Why it matters
- Hybrid search (vector + BM25) outperforms pure vector search for most RAG use cases — critical for production-quality retrieval where some queries are semantic and others are exact-match.
- Built-in LLM modules auto-vectorize data on ingestion — point at OpenAI/Cohere/HuggingFace and skip manual embedding generation pipelines.
- Open-source self-hosted option provides complete data privacy and cost control — critical for enterprises who can't send data to cloud vector databases.
- Multi-tenancy support handles SaaS applications where each customer has isolated vector data.
Key capabilities
- Vector search: Approximate nearest neighbor (ANN) search with HNSW indexing.
- BM25 search: Traditional keyword/term frequency search.
- Hybrid search: Combine vector and keyword search with configurable weighting.

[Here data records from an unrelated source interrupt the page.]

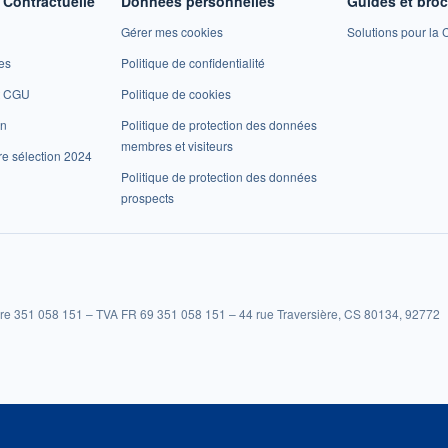
Contractuelle
Données personnelles
Guides et bro
Gérer mes cookies
Solutions pour la C
es
Politique de confidentialité
et CGU
Politique de cookies
on
Politique de protection des données
membres et visiteurs
re sélection 2024
Politique de protection des données
prospects
re 351 058 151 – TVA FR 69 351 058 151 – 44 rue Traversière, CS 80134, 92772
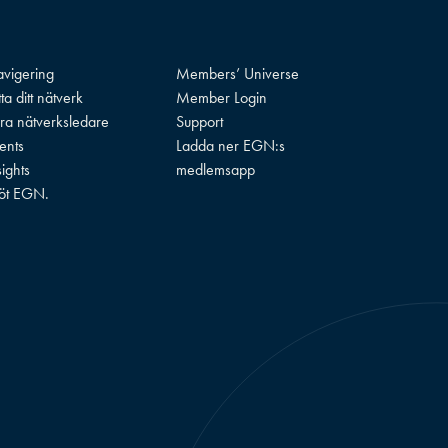
vigering
Members’ Universe
tta ditt nätverk
Member Login
ra nätverksledare
Support
ents
Ladda ner EGN:s
sights
medlemsapp
öt EGN.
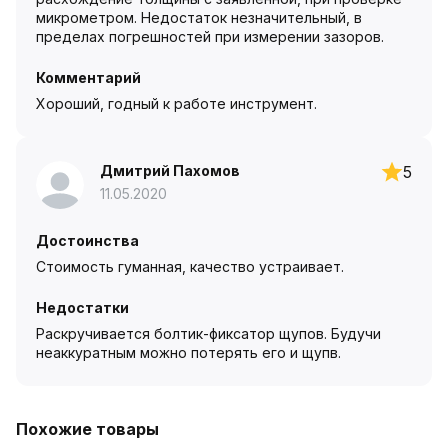
микрометром. Недостаток незначительный, в
пределах погрешностей при измерении зазоров.
Комментарий
Хороший, годный к работе инструмент.
Дмитрий Пахомов
5
11.05.2020
Достоинства
Стоимость гуманная, качество устраивает.
Недостатки
Раскручивается болтик-фиксатор щупов. Будучи
неаккуратным можно потерять его и щупв.
Похожие товары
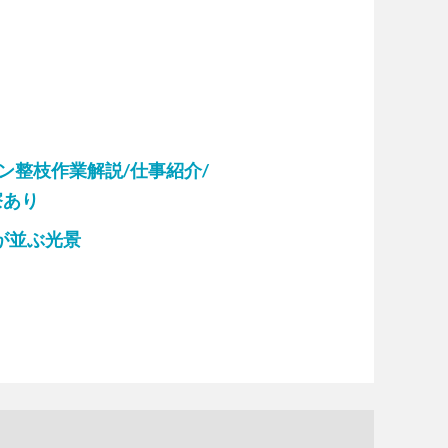
！
ン整枝作業解説/仕事紹介/
寮あり
玉が並ぶ光景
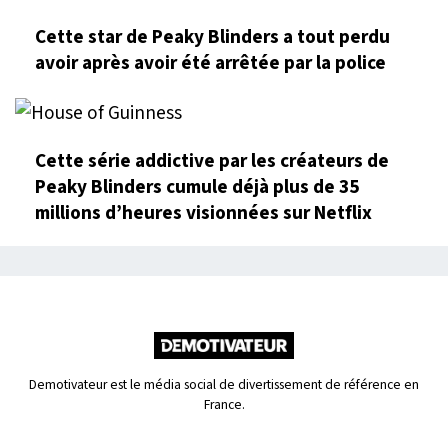
Cette star de Peaky Blinders a tout perdu
avoir après avoir été arrêtée par la police
Cette série addictive par les créateurs de
Peaky Blinders cumule déjà plus de 35
millions d’heures visionnées sur Netflix
Demotivateur est le média social de divertissement de référence en
France.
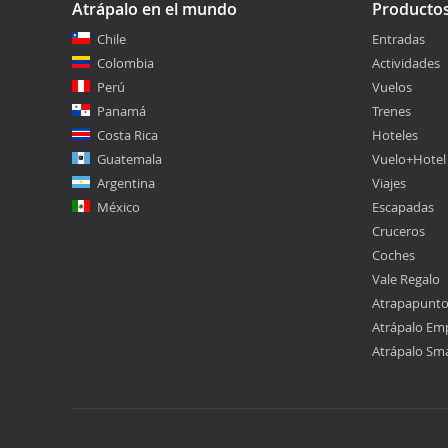
Atrápalo en el mundo
Producto
Chile
Entradas
Colombia
Actividades
Perú
Vuelos
Panamá
Trenes
Costa Rica
Hoteles
Guatemala
Vuelo+Hotel
Argentina
Viajes
México
Escapadas
Cruceros
Coches
Vale Regalo
Atrapapunt
Atrápalo Em
Atrápalo Sm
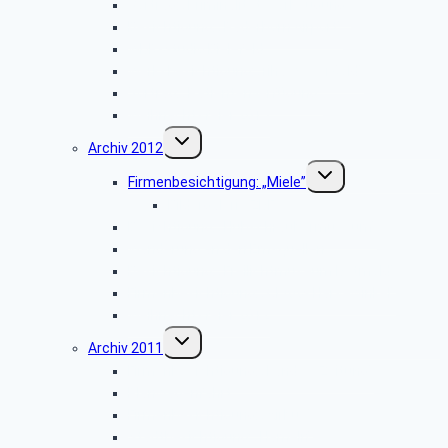
Vortrag: „Kriminalitätsvorbeugung”
Besichtigung: „Paderborn Airport”
WDR-Studio Bielefeld
Werksbesichtigung: „riha WeserGold”
Vortrag: „Patientenverfügung”
Weihnachtsfeier 2013
Untermenü
Archiv 2012
umschalten
Untermenü
Firmenbesichtigung: „Miele”
umschalten
Bildergalerie ZDF
Besichtigung: „Hubschraubermuseum”
Wanderung an den Emsquellen
Besichtigung: „Freilichtmuseum Detmold”
Firmenbesichtigung: „CLAAS Harsewinkel”
Weihnachtsfeier 2012
Untermenü
Archiv 2011
umschalten
Firmenbesichtigung: „Landes-Zeitung”
Planwagenfahrt
Firmenbesichtigung: „Airbus”
Stadtbesichtigung: „Hameln”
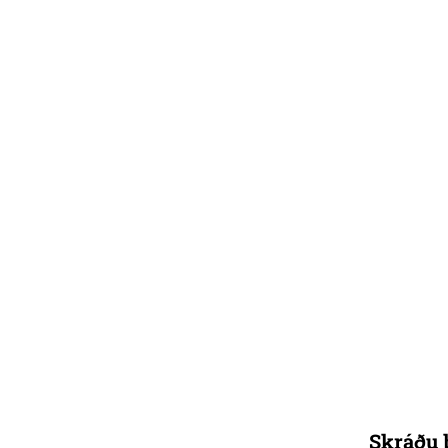
Skráðu þ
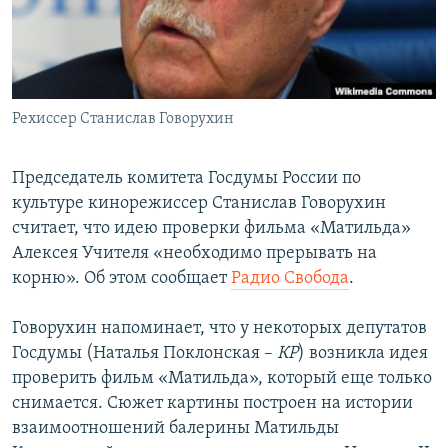
ПРИСОЕДИНЯЙТЕСЬ!
ПОБЕДИТЕЛЕЙ НЕ СУДЯТ?
КРЫМ.НЕПОКОРЕННЫЙ
ELIFBE
Рехиссер Станислав Говорухин
УКРАИНСКАЯ ПРОБЛЕМА КРЫМА
Все сайты RFE/RL
Председатель комитета Госдумы России по
культуре кинорежиссер Станислав Говорухин
считает, что идею проверки фильма «Матильда»
Алексея Учителя «необходимо прерывать на
корню». Об этом сообщает
Радио Свобода
.
Говорухин напоминает, что у некоторых депутатов
Госдумы (Наталья Поклонская –
КР
) возникла идея
проверить фильм «Матильда», который еще только
снимается. Сюжет картины построен на истории
взаимоотношений балерины Матильды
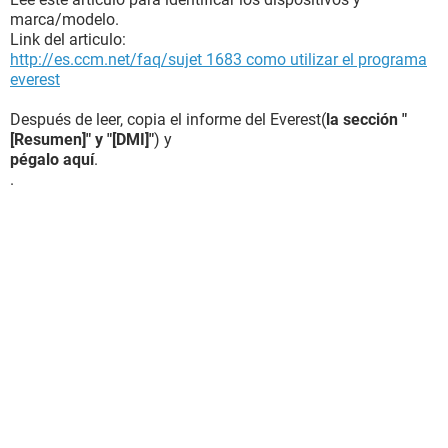
marca/modelo.
Link del articulo:
http://es.ccm.net/faq/sujet 1683 como utilizar el programa
everest
Después de leer, copia el informe del Everest(
la sección "
[Resumen]" y "[DMI]"
) y
pégalo aquí
.
.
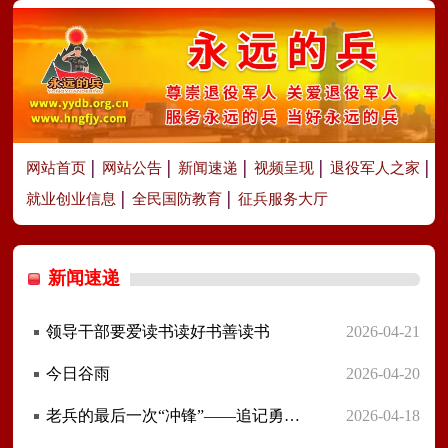
网站首页
网站公告
新闻速递
视频呈现
退役军人之家
就业创业信息
全民国防教育
征兵服务大厅
新闻速递
领导干部要爱读书读好书善读书
2026-04-21
今日谷雨
2026-04-20
老兵的最后一次“冲锋”——追记勇救落水群众牺牲的退役军人徐闯、马秋诗
2026-04-18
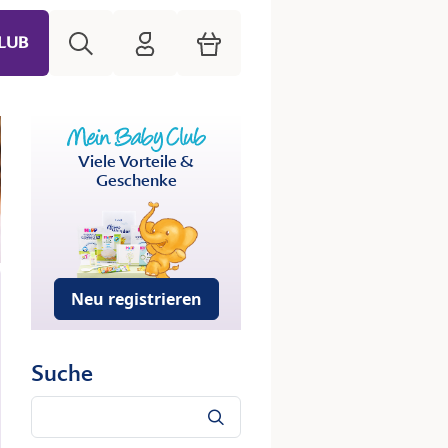
Suche
HiPP Mein Babyclub
Warenkorb
LUB
Viele Vorteile &
Geschenke
Neu registrieren
Suche
Suche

- Auto-vectorization: Native modules for OpenAI, Cohere, HuggingFace, and local model embedding.
- GraphQL API: Query with GraphQL in addition to REST.

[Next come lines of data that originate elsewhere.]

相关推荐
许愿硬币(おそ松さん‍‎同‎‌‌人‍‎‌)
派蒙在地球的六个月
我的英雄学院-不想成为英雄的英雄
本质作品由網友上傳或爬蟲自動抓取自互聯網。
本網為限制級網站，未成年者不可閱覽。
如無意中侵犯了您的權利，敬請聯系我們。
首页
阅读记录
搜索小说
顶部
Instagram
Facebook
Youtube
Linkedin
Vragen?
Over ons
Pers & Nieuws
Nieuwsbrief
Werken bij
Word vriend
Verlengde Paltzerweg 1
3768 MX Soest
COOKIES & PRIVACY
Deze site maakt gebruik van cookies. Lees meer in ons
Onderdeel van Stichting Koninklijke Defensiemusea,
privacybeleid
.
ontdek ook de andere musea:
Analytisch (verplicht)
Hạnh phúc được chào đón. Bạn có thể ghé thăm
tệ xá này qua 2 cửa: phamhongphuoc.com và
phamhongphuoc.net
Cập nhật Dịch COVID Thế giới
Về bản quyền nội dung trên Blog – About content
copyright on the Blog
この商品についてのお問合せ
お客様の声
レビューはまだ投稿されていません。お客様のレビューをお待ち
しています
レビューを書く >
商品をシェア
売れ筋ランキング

- Multi-tenancy: Data isolation between tenants for SaaS applications.
- Generative AI: RAG modules for generating answers from retrieved context.

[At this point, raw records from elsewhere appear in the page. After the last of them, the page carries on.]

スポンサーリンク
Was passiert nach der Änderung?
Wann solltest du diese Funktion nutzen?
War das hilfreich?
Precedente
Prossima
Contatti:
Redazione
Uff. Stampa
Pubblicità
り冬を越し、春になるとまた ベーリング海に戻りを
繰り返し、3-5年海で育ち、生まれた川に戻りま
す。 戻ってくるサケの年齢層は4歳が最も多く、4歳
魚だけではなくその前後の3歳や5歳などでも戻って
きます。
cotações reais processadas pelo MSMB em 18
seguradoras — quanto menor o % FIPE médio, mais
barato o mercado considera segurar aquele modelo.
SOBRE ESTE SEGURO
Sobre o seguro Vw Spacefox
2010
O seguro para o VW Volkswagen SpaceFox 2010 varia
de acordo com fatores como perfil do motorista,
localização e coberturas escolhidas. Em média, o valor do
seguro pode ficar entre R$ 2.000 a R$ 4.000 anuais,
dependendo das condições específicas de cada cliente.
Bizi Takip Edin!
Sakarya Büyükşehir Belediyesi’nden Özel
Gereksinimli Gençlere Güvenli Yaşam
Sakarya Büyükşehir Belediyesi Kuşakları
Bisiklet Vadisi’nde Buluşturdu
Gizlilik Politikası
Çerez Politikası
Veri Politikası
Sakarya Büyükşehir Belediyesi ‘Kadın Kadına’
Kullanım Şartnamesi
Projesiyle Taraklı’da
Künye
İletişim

- Self-hosted: Run on Docker/Kubernetes; no vendor lock-in.
- Weaviate Cloud: Managed service with free sandbox tier.
- Python/JS SDKs: Official client libraries.
Technical notes
- License: BSD 3-Clause
- GitHub: github.com/weaviate/weaviate
- Stars: 11K+
- Self-hosted: Docker/Kubernetes; free
- Cloud: Weaviate Cloud; Sandbox free (14-day TTL); paid from $25/month
- API: GraphQL + REST
- Embedding modules: OpenAI, Cohere, HuggingFace, Palm, custom
- Languages: Python, JavaScript/TypeScript, Go, Java client libraries
Usage example
import weaviate
from weaviate.classes.init import Auth
# Connect to Weaviate Cloud
client = weaviate.connect_to_weaviate_cloud(
cluster_url="your-cluster.weaviate.network",
auth_credentials=Auth.api_key("your-api-key"),
headers={"X-OpenAI-Api-Key": "your-openai-key"} # for auto-vectorization
)
# Hybrid search
response = client.collections.get("Documents").query.hybrid(
query="machine learning transformers",
alpha=0.5, # balance vector and keyword search
limit=5
)
Ideal for
- RAG applications requiring hybrid search for high-quality retrieval across semantic and keyword queries.
- Enterprise teams who need self-hosted vector storage with full data privacy.
- Multi-tenant SaaS applications where each customer's data must be isolated.
Not ideal for
- Simple vector search without keyword matching needs — Pinecone or Qdrant may be simpler.
- Teams wanting the simplest possible managed setup with no infrastructure thinking — Pinecone has less operational overhead.
- Very high vector counts (100M+) without managed cloud support — self-hosted Weaviate requires careful capacity planning.
See also
- LlamaIndex — RAG framework with native Weaviate integration; use together for full RAG pipeline.
- Jina Embeddings — High-quality embeddings for populating Weaviate.
- Haystack — NLP pipeline framework with Weaviate as a document store backend.